### Supplied text:
=== Section Start ===

It’s become kind of normal to eat standing up at the kitchen island, hunting and gathering in the fridge, while talking to a ghostly presence on ear buds, or watching TV, barely aware of others.
Are we robbing ourselves? Oxford University says we are.
The venerable institution found in its Social Eating Study that eating together was good for social bonding, a feeling of wellbeing and enhancement in our sense of contentedness.
It’s time to elevate. It’s time to raise not the kitchen bar, but the design bar – in the dining room.
MAKE A SIGNATURE ROOM
The dining room was in recent history cast aside by designers and architects, in favour of a media room or an office space.
We lost an important social link in the reshuffle of rooms, but things are on the move. There is a groundswell of designers who see the value in having a space dedicated to dining and all the joy that can bring.
“I agree with that 100 per cent,” says Melbourne interior designer Nicole Rosenberg, of Liberty Interiors. She has seen a keen uptake in creating the ‘new dining room’.
For her, the starting point of a great dining room is colour.
“I feel like when you make a space more colourful, it’s accessible; I feel people will use the space more,” she says.
Accessible is a buzz word in ‘new’ dining rooms – it’s a way of saying this is not the dining room that your Mum and Dad had. It is no longer austere. This is a place for raucous enjoyment.
STICK TO YOUR COLOUR GUNS
“Painting the walls a colour is the cheapest and easiest way to add an emotion, a feeling into a space without breaking the bank,” says Rosenberg.
And she has tips on getting the right colours for you – the most important one being not to ask everyone’s opinion of your choice.
“It’s lethal!” she says.
“You’ve just got to back yourself, trust your instinct.”
Narrow your ideas with a good mood board, then test them without any mess.
“At Dulux you can order these great A4-sized sample stickers for your walls. And make sure when you are doing this sampling you put them in places that are always dark, like the mantle area, and in places that get loads of light.”
Plus, she adds, “Check out the test sticker or swatches at different times of the day.”
Another tip for the new-look dining room: use colour beyond the walls.
In the pictured project, Nicole added layers of blue and green tones, then punched it up with contrasting pink chairs.
“I think if we didn’t bring colour into the chairs as well it would feel very one dimensional. Either go all the way, or don’t do it, that’s what I think,” says the designer known for great colour choices.
Rosenberg says you don’t always have to buy new, either.
“That buffet (pictured) used to be black and then we painted it blue and it has a new lease on life,” she says, advocating for reducing landfill.
Never had a table? Now’s the time to find one.
“You just have to hunt. The search is the best.”
Dining is also enhanced by lighting choices (use warm table lamps) and a beautiful table setting. Save on tablecloths and napkins by going to Spotlight and buying four metres of fabric to make your own – iron the hem if you don’t sew.
Add flowers or quirky items arranged as a centrepiece.

=== Section End ===

### Data under study:

=== Section Start ===

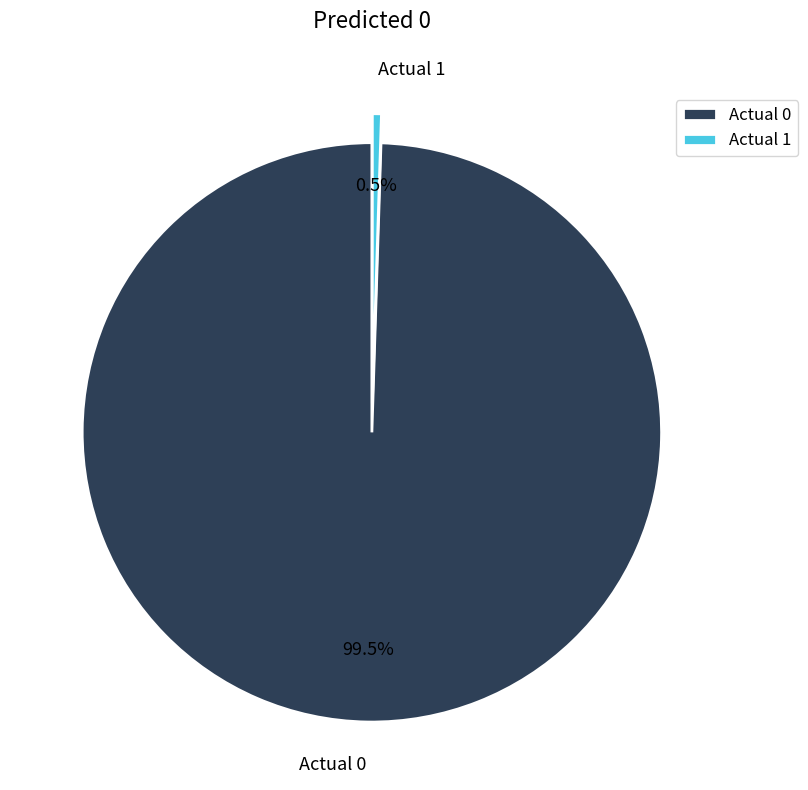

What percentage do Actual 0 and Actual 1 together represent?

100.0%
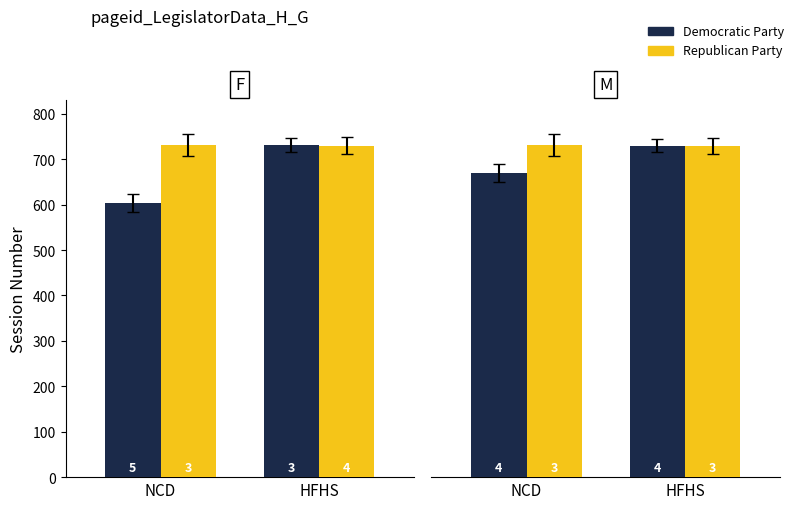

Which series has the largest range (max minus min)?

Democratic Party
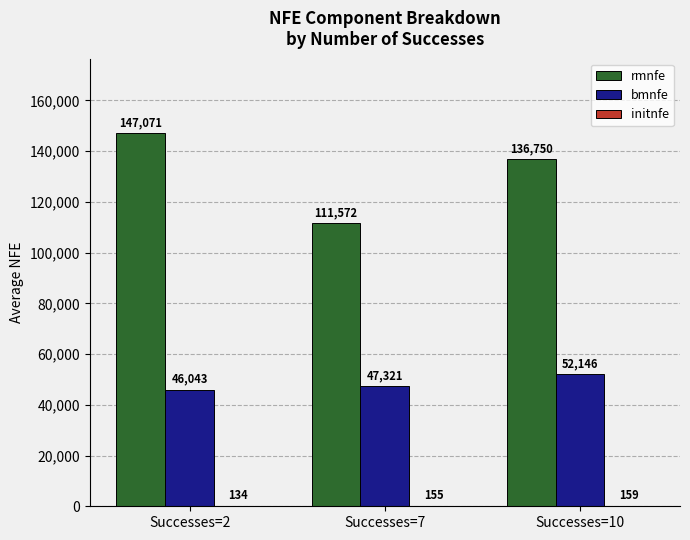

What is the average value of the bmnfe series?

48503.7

=== Section End ===

### What the exercise asks:
Summarize the text on dining room design in two sentences.

### Output of the task:
An Oxford University study found that eating together supports social bonding and wellbeing, and the dining room, once cast aside by designers in favor of media rooms or offices, is drawing renewed interest. Melbourne interior designer Nicole Rosenberg starts with color and advises trusting your instinct, testing samples in dark and bright spots at different times of day, carrying color beyond the walls, repainting old furniture, and adding warm lamps, a table setting, and a centerpiece.